In which the author, a 54 year old with 30 years in the field of mathematics education, takes the GREs, his first attempt at taking a standardized test in almost 30 years. Here is a list of the other posts in this series:
After a 20 minute break, I appeared at the administrator’s desk, showed my identification and signed my name into the log book. I sat down at the computer, knowing that this was the homestretch, and barring some kind of disaster, it might be the last time I would have to take one of these evaluations.
I counted down the seconds, and was directed to yet another section that would assess my verbal skills. The first passage appeared, and I immediately grew concerned: this did not look anything like the essays I saw in the first part of the exam. In fact, this was far denser and even more obscure than anything I had ever read (and you should know that I find the novels of Thomas Pynchon quite enjoyable.) For a moment I thought the computer program had developed a glitch and was now going through the licensing requirements to become a notary in Iceland, such was the foreign nature of this text. I gritted my teeth, calmed myself down and after 3 or 4 readings, I was able to fathom quite a bit of what the passage was actually saying. As I moved through what I believed to be the final verbal tasks, I grew confident, especially because the timer seemed to be clicking off at a slower pace. I finished with so much time left that I returned to some of the previous questions (I had noted their number on the blank booklet besides me) and made some touch-ups.

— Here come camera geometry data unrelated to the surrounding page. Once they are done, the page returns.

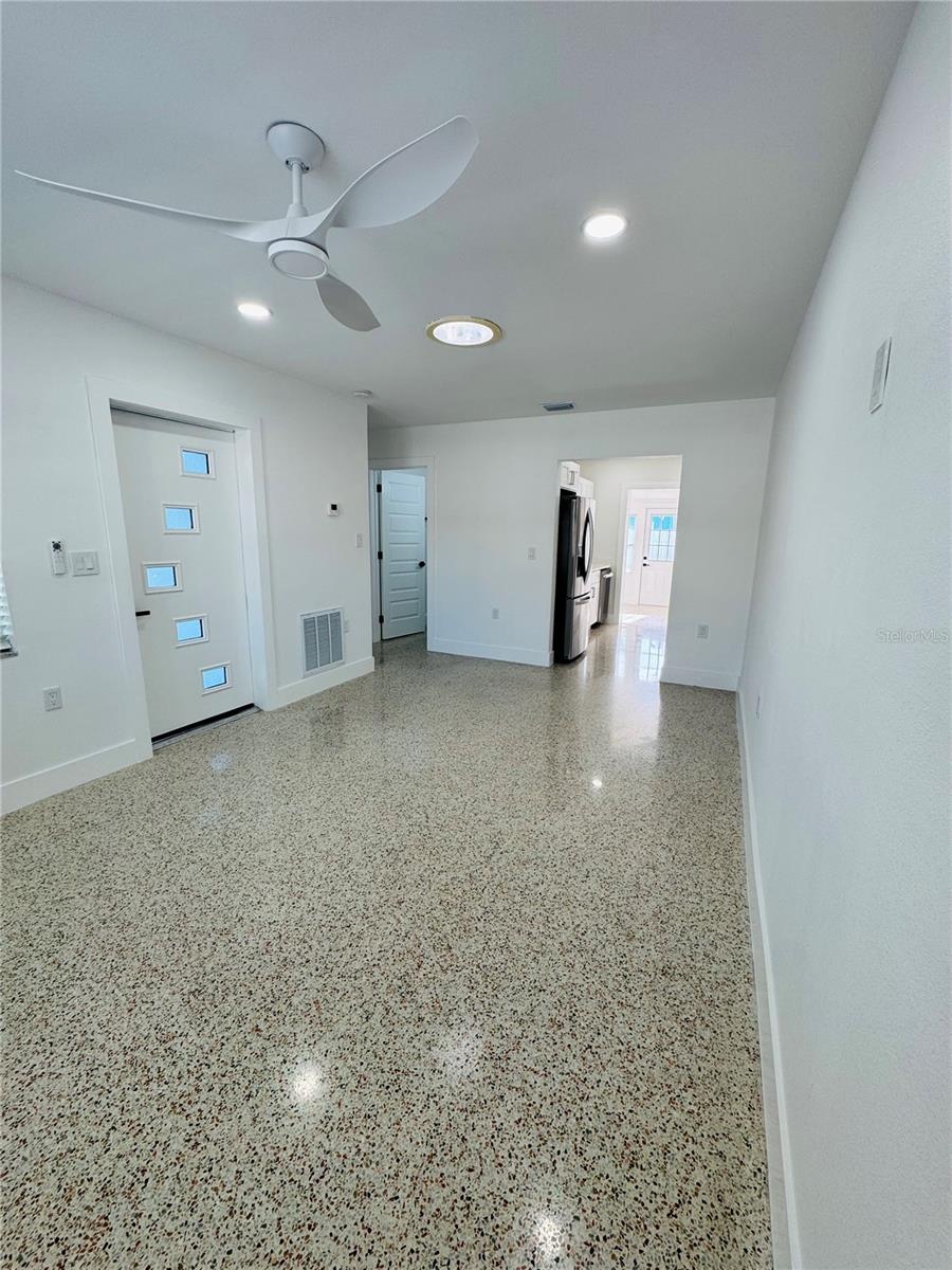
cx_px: 476
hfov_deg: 85.7
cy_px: 635
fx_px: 513
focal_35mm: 14
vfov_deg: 102.1
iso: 64
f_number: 2.2
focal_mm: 2.22
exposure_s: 1/120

Shaking out my hands and rubbing my eyes during the next 2 minute break, I was caught unaware that the computer was actually keeping track of my work, and adjusting the level of difficulty as I moved from section to section. Such was my shock when I entered the final quantitative section and encountered some very, very difficult math problems. The problem was not that the questions were complicated; they seemed almost routine and uninteresting. The issue was that arriving at a solution in just under the allotted minute or so was daunting. I plunged into the exam, taking what I thought was about a minute to solve each problem, and soldiered on.
To my dismay, my pace was not nearly fast enough: I became so engaged in one problem that I stuck with it for 5 minutes, fully ignoring the implications of how this would affect my ability to complete the next 20. With 10 minutes to go in a 35 minute exam, I still had not finished half of the exam. Panic set in.
I started by clicking through the rest of the questions: I chose which ones I knew I could answer almost immediately, and skipped those which looked to be too intensive. Some were quite familiar and I knew I could have solved them had I seen them sooner, but this was not a luxury afforded to me. I had screwed up the timing, and now I had to get some traction. At one point I grew so frustrated that I actually slammed my palms on the keyboard and shut my eyes. In a moment of clarity, I realized what was happening: I was experiencing “math anxiety,” and as a self-taught expert on this subject, shouldn’t I know what to do?
I thought fast: CALM DOWN ran through my head. I looked up at the countdown, which showed I had less than 8 minutes to assess and answer a dozen more problems. I clicked through, doing as many as I could in the shortest amount of time, and as the test ended, I knew that I had messed up royally. I shuddered, but consoled myself in the knowledge that at least I was “done.”
But I was not done! Because they were not through with me yet. In complete disbelief, I watched as the screen informed me that I had another 2 minute break before the final section of the exam. ARE YOU F•CKING KIDDING ME! I’VE WRITTEN TWO ESSAYS AND ANSWERED DOZENS OF INANE AND STUPID QUESTIONS! HOW MUCH MORE COULD YOU POSSIBLY WANT TO KNOW?
Oh, how tempted I was to stop it right there and walk out. Yet I knew that if I could just hold on for the next half hour, it would all be over. I flexed my shoulders, rubbed my eyes for the last time, and labored on. I read more tedious passages, completed more mad-lib like sentences, clicked on more “best describes….” answers, and even saved enough time in the end to go fix a few questions that I knew had not been answered well. Using every last second of time, and every last iota of willpower & brainpower, I stumbled through to the end.